● Data to examine
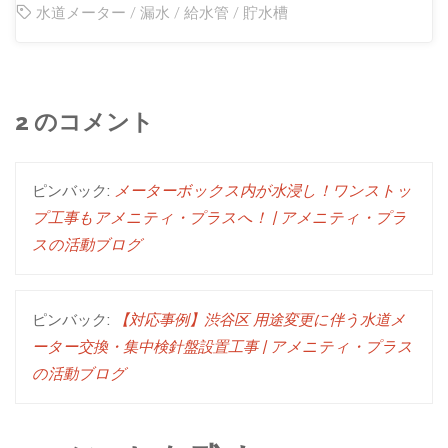
水道メーター
/
漏水
/
給水管
/
貯水槽
2 のコメント
ピンバック:
メーターボックス内が水浸し！ワンストッ
プ工事もアメニティ・プラスへ！ | アメニティ・プラ
スの活動ブログ
ピンバック:
【対応事例】渋谷区 用途変更に伴う水道メ
ーター交換・集中検針盤設置工事 | アメニティ・プラス
の活動ブログ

● Your task
In the records above, find the line containing "プ工事もアメニティ・プラスへ！ | アメニティ・プラ" and print it and every later line exactly, through the last one.

● Expected answer
プ工事もアメニティ・プラスへ！ | アメニティ・プラ
スの活動ブログ
ピンバック:
【対応事例】渋谷区 用途変更に伴う水道メ
ーター交換・集中検針盤設置工事 | アメニティ・プラス
の活動ブログ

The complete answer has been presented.